Team:
Raj Ghodasara | rg4357 |
Anand Vishwakarma | asv8775 |
Vidya Bhagnani | vb2356 |
Project report - Deep_Learning_Project_Report.pdf
GPT-2 Fine-tuning
Usage: python run_lm_finetuning.py [--output_dir=PATH/TO/OUTPUT/DIR/]
[--model_type=MODEL_TYPE]
[--model_name_or_path=PATH/TO/MODEL/]
[--do_train ]
[--train_data_file=PATH/TO/TRAINING/DATA/]
[--do_eval ]
[--eval_data_file=PATH/TO/EVAL/DATA/]
[--overwrite_output_dir ]
[--num_train_epochs=NUM_EPOCHS]
[--block_size=BLOCK_SIZE]
[--save_steps=SAVE_EVERY_STEPS]
[--logging_steps=LOG_EVERY_STEPS]
GPT-2 Generation using fine-tuned model
Usage: python run_generation.py
[--model_type MODEL_TYPE]
[--model_name_or_path=PATH/TO/MODEL/]
[--length=OUTPUT_LENGTH]
python run_lm_finetuning.py
--output_dir="/scratch/rg4357/dl/dialogrepo/Output_extended_1024_block/"
--model_type=gpt2
--model_name_or_path=gpt2
--do_train
--train_data_file="/dl/dialogrepo/examples/input_data/train_GOT.txt"
--do_eval
--eval_data_file="/dl/dialogrepo/examples/input_data/val_GOT.txt"
--overwrite_output_dir
--num_train_epochs=30
--block_size=1024
--save_steps=200
--logging_steps=200
Fine-tune a default GPT-2 model with training data train_GOT.txt and evaluation data eval_GOT.txt for 30 epochs and block size 1024, saving and logging every 200 steps
python run_generation.py
--model_type=gpt2
--model_name_or_path="/dl/dialogrepo/Output_1024_block_extended/FT_512_select_dialogues/checkpoint-4000/"
--length=300
Use a fine-tuned GPT-2 model to generate a text of length 300.
Environment Requirements
tensorlfow=1.15
cudatoolkit=10.0
cudnn=7.6
Change hyperparameters.py file to set dataset and model paths
To create custom dataset from captioned video use data_prep.py, change output path and json prefixes accordingly.

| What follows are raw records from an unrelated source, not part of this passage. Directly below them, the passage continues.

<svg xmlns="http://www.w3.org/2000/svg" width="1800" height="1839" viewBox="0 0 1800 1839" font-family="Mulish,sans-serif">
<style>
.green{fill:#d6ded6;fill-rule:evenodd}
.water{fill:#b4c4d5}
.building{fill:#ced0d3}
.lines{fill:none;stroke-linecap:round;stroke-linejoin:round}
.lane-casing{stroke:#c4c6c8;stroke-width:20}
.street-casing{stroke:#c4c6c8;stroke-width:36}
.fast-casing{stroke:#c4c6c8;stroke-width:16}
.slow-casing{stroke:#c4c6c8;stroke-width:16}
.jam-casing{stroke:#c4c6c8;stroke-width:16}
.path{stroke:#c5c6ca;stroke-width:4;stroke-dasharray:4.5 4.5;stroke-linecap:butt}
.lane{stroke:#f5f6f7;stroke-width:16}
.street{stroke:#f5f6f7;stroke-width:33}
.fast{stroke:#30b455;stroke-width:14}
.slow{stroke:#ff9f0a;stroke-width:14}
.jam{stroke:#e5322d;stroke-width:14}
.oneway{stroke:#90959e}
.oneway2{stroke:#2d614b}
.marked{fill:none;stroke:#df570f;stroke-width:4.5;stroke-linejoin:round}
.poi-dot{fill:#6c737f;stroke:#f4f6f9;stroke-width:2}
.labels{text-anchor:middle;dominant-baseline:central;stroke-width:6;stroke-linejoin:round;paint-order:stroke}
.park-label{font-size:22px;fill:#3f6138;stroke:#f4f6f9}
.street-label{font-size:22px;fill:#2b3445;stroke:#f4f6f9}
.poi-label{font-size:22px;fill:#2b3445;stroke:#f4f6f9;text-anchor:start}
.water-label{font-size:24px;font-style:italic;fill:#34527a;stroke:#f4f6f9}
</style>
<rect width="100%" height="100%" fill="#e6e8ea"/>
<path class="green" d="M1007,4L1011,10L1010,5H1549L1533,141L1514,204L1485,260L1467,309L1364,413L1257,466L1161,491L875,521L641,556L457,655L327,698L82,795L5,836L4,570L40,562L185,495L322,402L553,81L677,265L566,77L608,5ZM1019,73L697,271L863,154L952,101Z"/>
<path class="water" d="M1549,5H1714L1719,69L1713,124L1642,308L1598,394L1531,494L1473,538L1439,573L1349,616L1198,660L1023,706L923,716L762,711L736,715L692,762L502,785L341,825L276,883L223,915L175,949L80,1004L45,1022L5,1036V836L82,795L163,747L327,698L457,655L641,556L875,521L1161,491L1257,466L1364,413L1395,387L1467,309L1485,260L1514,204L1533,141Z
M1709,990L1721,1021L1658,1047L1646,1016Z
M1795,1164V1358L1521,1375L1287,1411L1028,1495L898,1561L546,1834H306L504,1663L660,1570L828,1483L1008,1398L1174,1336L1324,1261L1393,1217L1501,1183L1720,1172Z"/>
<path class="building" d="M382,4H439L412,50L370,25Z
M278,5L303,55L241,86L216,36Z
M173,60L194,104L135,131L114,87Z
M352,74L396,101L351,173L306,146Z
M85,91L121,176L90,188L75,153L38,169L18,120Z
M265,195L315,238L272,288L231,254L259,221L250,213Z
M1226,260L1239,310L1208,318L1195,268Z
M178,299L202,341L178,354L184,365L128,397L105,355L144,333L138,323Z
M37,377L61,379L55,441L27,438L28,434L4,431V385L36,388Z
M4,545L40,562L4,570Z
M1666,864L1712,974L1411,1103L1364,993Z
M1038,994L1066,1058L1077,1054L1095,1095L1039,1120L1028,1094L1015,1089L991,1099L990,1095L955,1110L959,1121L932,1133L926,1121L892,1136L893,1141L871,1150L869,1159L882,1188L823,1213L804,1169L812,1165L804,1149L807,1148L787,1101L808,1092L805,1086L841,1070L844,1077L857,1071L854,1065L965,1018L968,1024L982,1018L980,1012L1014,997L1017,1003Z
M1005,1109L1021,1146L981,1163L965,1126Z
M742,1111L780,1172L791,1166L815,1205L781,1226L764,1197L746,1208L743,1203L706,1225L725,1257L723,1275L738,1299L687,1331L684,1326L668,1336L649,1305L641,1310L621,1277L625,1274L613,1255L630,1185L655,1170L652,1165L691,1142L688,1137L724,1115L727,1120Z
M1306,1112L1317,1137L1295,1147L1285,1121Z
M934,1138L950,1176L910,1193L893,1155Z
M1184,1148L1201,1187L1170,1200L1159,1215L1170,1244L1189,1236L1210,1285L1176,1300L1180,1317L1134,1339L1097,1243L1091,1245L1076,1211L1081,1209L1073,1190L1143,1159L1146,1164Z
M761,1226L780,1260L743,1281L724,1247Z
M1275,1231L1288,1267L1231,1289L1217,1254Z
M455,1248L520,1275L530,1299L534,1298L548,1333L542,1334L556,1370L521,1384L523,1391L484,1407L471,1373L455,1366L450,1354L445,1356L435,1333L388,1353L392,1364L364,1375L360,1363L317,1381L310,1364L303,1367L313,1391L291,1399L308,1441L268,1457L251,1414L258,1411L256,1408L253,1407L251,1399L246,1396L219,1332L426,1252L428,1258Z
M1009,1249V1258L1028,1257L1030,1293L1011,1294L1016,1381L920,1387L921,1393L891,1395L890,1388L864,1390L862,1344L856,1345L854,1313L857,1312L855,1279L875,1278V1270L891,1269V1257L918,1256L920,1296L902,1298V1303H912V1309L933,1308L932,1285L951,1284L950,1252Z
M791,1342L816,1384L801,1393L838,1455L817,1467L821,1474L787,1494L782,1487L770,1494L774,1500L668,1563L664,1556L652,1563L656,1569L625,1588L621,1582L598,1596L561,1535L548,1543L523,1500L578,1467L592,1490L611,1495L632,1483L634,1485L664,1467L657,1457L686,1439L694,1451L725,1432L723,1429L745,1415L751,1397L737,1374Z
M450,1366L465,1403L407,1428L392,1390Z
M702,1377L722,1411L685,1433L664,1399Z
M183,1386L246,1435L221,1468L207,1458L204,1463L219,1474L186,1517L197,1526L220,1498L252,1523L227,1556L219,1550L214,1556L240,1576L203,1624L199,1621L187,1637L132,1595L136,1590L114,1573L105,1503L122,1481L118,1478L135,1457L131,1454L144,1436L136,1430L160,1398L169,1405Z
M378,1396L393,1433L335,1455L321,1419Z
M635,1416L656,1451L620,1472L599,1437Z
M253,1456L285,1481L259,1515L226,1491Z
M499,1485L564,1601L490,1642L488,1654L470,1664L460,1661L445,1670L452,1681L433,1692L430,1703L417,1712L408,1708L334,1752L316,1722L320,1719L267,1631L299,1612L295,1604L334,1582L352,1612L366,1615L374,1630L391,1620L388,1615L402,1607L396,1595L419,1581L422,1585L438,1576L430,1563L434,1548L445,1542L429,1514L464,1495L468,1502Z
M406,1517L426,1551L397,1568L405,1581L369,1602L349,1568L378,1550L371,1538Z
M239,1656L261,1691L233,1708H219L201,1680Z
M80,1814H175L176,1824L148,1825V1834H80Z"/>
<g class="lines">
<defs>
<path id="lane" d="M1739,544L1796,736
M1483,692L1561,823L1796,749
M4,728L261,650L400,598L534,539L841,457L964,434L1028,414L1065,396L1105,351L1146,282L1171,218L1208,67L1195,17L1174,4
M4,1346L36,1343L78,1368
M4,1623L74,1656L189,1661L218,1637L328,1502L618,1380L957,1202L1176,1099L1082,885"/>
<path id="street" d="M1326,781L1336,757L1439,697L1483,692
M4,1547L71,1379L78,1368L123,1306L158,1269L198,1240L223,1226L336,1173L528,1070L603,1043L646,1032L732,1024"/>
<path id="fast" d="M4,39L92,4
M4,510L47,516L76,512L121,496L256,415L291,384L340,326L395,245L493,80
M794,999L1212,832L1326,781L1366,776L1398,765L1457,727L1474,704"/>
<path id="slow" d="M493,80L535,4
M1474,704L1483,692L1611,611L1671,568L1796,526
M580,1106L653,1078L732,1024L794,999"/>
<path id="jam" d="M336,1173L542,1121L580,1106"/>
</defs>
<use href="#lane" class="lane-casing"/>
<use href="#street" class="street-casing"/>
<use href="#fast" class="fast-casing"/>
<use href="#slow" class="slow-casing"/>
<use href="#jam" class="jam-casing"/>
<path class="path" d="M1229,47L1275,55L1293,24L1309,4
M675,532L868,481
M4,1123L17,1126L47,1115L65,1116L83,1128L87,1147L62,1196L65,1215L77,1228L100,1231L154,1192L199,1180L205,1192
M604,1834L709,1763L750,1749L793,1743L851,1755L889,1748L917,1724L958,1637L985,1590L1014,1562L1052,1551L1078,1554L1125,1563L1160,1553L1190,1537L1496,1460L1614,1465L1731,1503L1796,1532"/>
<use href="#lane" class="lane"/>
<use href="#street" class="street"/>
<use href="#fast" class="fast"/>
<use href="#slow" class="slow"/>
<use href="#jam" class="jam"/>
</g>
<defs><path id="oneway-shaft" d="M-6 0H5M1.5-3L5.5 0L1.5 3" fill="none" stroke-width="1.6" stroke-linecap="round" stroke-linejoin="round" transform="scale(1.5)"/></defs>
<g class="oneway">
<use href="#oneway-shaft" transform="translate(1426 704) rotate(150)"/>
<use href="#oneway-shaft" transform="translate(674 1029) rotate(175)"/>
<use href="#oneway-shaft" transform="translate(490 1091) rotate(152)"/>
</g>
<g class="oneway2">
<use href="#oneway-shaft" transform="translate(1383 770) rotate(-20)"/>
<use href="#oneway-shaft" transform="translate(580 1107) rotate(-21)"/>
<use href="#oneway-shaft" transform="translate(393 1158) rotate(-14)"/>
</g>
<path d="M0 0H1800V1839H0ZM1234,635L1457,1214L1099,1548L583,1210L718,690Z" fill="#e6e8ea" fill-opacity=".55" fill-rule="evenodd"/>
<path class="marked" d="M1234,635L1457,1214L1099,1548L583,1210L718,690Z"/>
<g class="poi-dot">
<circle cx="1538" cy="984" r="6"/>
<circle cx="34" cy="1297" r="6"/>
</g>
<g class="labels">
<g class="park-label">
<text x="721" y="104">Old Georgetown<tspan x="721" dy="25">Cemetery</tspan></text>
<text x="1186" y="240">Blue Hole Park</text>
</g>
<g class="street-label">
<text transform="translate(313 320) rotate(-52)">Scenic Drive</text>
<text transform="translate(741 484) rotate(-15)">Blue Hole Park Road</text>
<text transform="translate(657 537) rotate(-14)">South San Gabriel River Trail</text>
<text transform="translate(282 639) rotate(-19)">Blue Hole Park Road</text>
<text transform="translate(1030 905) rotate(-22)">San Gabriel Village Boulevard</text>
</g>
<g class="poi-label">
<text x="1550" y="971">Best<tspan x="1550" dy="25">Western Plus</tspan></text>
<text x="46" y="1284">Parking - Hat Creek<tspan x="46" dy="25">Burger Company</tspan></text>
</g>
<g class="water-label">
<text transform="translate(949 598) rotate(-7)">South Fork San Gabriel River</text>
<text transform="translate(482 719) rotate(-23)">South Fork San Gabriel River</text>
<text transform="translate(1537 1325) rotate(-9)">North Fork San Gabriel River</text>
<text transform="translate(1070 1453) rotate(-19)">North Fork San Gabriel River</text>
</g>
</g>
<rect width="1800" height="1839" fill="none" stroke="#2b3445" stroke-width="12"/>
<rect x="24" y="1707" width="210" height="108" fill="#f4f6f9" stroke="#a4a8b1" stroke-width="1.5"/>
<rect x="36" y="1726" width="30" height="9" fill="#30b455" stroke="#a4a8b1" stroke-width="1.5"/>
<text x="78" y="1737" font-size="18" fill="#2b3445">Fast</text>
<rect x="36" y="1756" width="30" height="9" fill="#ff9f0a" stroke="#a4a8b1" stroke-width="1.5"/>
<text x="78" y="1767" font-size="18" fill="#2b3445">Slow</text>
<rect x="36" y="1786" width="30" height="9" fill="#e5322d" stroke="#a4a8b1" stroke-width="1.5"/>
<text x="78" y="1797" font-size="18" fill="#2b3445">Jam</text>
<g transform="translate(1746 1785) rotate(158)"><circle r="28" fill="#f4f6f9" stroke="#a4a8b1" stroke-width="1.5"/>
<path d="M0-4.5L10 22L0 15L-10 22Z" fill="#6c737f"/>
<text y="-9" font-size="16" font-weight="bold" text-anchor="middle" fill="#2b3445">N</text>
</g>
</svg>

Sample raw data and processed data can be found in the drive link provided above.
Pre-process custom dataset
python prepo.py
Train model, get pretrained model trained on LJ speech from this link.
python train.py 1
python train.py 2
Get sample outputs
python synthesize.py
Use step_2-3.ipynb on get final result using a sample prompt provided which is generated from our step 1.